Fundsmith Equity – This is another low volatility holding in which I am happy to maintain an overweight position. It is a large cap fund, globally diversified and has an excellent track record. The main risk is probably a market sell-off, especially in the US. While its holdings are likely to recover due to the fund’s quality orientation and focus on cashflows, it is an open-ended fund and customer withdrawals in times of market duress could be an issue, in extremis.
Somero (SOM) – I almost put SOM in the same group as BVXP, GAW and VCT in terms of quality but there are a couple of differences. I believe SOM is more cyclical than the other three and therefore, a key risk is a slowdown in the US economy and to a lesser extent, UK/Europe. They could also suffer in the event of trade wars escalating, although only 5% of revenues are from China. Against this, I believe the valuation is too low for a company of this quality, especially given a strong sales pipeline and a dividend yield in excess of 5% at the current share price. Too cheap – it is a quality share at a value price, in my view.
Cash – At it is now a top ten holding, I should mention cash in terms of risk/reward. I generally prefer to be fully invested but as I have written in recent weeks, I am nervous of a market sell-off. I could be wrong but cash gives me the benefit of sleeping better at night knowing that if it does happen, I will have sufficient liquidity to pick up some bargains. The downside of holding too much cash is that the money is not compounding and therefore, it presents an opportunity cost and is a direct drag on dividend income. Hopefully, this will be a short-term position – either the market sells-off and/or the US/China kiss and make up and/or Brexit is all very amicable. I know which one of those three I think is more likely.
If I could write the script for the fourth quarter, I would be hoping for a weaker pound against the dollar (Brexit) but a dollar that itself weakens against other currencies, especially gold. I’d hope that this trade war nonsense gets resolved, base metals prices recover and that there is a short sharp market sell-off that enables me to pick up some bargains in time for a Santa rally. Oh yes, and I’d also like a couple of juicy takeovers at 100%+ premium.

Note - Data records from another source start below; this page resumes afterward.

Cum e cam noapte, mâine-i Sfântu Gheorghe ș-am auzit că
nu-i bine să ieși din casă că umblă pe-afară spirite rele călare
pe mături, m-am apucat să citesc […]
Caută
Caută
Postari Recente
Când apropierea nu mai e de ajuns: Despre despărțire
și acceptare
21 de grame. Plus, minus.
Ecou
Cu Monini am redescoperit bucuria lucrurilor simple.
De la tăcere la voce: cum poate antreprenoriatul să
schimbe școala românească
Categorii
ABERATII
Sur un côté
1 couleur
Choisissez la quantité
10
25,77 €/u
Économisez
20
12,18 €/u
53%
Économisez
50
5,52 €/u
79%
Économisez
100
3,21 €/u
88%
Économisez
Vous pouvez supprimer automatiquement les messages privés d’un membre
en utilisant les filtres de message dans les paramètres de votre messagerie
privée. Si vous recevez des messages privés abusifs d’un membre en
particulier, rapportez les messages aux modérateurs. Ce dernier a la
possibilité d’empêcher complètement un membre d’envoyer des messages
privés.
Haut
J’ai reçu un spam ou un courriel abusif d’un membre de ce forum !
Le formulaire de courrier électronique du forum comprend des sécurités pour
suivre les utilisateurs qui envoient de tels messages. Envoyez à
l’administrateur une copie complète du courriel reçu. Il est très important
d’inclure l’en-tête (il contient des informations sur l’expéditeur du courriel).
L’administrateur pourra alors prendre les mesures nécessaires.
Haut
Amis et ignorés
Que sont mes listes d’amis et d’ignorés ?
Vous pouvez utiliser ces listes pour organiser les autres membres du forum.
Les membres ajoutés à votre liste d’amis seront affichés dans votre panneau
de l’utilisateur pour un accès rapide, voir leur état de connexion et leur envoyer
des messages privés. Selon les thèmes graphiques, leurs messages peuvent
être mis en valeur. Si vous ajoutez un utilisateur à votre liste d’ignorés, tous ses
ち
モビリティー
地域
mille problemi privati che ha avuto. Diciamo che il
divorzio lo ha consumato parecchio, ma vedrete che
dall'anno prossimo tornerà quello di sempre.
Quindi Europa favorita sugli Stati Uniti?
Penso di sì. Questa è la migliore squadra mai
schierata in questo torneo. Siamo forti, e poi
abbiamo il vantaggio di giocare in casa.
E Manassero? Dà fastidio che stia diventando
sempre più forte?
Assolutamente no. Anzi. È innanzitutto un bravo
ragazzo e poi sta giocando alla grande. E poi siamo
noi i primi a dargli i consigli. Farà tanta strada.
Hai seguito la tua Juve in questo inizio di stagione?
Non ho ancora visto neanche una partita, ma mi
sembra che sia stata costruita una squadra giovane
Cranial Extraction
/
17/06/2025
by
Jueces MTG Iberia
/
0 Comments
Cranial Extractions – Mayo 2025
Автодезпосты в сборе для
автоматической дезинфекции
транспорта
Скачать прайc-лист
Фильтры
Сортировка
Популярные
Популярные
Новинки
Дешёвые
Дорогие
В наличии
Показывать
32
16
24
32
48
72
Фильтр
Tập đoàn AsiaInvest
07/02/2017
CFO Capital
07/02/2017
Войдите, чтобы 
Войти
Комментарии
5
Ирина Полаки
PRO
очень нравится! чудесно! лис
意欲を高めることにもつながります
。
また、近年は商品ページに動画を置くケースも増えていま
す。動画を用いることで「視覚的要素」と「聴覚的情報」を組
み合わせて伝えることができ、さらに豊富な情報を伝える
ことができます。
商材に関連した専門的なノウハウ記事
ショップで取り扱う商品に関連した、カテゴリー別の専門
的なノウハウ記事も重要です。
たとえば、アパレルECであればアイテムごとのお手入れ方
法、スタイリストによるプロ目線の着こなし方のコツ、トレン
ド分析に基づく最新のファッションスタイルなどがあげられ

Alas, I am not writing the script, merely trying to navigate it. I will just have to content myself with a strategy that gives me a fighting chance of outperforming while being sufficiently agile to react to market events and company news flow.
In closing, I will mention that the Natural Yield of the portfolio has now risen above 4% which was my target at the start of the year. I am almost more pleased with this than the actual portfolio performance during the quarter – almost! As someone who now lives entirely from investment returns, the predictable cashflow from dividends provides a degree of comfort, especially when those dividends reach the level where they cover one’s living expenses. I am very pleased to have reached that particular milestone and hopefully, this will provide the foundation for me to continue compounding returns – forever!
Disclosure – At the time of writing, I own shares in AAZ, IQE, CAML, BVXP, GAW, VCT, GSK, SOM and Fundsmith which were all mentioned in this article.